Congrats a thousand times over!!


----------



## mmiller (Apr 3, 2012)

Congrats on your new babies!! :clap: :clap:


----------



## freedomstarfarm (Mar 25, 2011)

Congrats!! :stars:


----------



## ThreeHavens (Oct 20, 2011)

Whoo hooooo!!  What a blessing that things went so well!! Congrats on the two new stunning babies  :stars: :stars:


----------



## Shazzles (Apr 28, 2012)

She of course waited till I was having my sleep in while my boy was at footy LOL. They were all wet when I went out though LOL only just missed it
Mum is doing great though, both have had a drink. Little miss (thinking Alula) has peed and pooped already


----------



## liz (Oct 5, 2007)

Congratulations!!!!!!!


----------



## Shazzles (Apr 28, 2012)

Alula (said Uulaa)








Buck (going to a friends)








Alula


----------



## Shazzles (Apr 28, 2012)

Trying to work out if Alula has a slight ginger tinge around her tail and along her spine LOL

















Alula right


----------



## aussieheelr (Jul 29, 2011)

Congratulations!!!! Two and one of each, perfect!

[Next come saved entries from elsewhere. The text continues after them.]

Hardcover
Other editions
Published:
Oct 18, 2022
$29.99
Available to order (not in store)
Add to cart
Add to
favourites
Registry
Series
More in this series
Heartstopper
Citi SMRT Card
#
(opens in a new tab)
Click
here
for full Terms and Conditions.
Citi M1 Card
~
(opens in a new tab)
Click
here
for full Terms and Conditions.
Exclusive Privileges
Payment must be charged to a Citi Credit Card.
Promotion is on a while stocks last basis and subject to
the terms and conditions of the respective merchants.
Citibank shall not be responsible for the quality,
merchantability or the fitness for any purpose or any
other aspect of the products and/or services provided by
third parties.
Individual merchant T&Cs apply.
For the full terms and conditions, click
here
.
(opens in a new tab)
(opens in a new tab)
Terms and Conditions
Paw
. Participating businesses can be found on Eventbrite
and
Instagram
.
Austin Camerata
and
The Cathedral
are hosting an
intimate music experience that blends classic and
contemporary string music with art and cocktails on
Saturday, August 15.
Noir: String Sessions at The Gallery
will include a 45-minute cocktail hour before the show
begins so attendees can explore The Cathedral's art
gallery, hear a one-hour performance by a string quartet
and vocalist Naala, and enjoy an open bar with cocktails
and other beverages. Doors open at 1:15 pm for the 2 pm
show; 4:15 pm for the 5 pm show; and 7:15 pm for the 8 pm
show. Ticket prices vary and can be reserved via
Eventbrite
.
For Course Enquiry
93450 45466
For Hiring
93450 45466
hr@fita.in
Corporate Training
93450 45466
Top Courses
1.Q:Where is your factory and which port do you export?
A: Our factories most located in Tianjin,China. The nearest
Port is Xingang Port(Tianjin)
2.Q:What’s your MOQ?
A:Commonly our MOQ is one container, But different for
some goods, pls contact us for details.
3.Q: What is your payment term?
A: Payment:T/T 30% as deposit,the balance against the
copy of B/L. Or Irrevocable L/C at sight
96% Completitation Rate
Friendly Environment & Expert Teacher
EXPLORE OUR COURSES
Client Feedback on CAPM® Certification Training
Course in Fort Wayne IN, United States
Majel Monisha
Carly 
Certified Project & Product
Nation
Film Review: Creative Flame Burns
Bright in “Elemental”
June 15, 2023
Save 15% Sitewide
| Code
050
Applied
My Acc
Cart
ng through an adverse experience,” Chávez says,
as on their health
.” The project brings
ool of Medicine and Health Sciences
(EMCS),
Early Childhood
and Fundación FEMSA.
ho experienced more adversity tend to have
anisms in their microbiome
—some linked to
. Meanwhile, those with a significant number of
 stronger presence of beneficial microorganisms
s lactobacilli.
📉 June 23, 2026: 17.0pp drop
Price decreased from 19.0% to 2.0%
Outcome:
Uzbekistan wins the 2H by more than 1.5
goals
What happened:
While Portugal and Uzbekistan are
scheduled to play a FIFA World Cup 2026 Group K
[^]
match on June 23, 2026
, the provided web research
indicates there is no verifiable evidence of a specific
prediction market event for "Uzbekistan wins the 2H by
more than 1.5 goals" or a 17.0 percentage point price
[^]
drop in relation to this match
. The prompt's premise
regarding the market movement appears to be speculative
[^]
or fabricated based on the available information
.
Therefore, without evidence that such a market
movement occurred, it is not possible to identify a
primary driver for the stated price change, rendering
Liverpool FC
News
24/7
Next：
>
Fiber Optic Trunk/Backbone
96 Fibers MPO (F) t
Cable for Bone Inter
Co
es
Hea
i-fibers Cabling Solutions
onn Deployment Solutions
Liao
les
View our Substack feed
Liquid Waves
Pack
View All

They're so cute too  Way to go Kisses


----------



## Di (Jan 29, 2008)

:leap: Yeah! Good job, Kisses! I don't know...she looks pretty white to me? I thought Kisses was a Saanen?


----------



## Shazzles (Apr 28, 2012)

She is. The flash washed her out a bit. There is only the littlest lightest bit of ginger on her butt. THough the buck does have ginger there. I can register Alula as saanen same as kisses. Which I am thinking I may have to do LOL. Dad Gizmo has slight patches on him.


----------



## meluvgoats (Apr 19, 2012)

CONGRATS!!!


----------



## toth boer goats (Jul 20, 2008)

Aww...congrats.... :thumb:


----------



## RMADairyGoats (Jun 20, 2011)

CONGRATLATIONS!


----------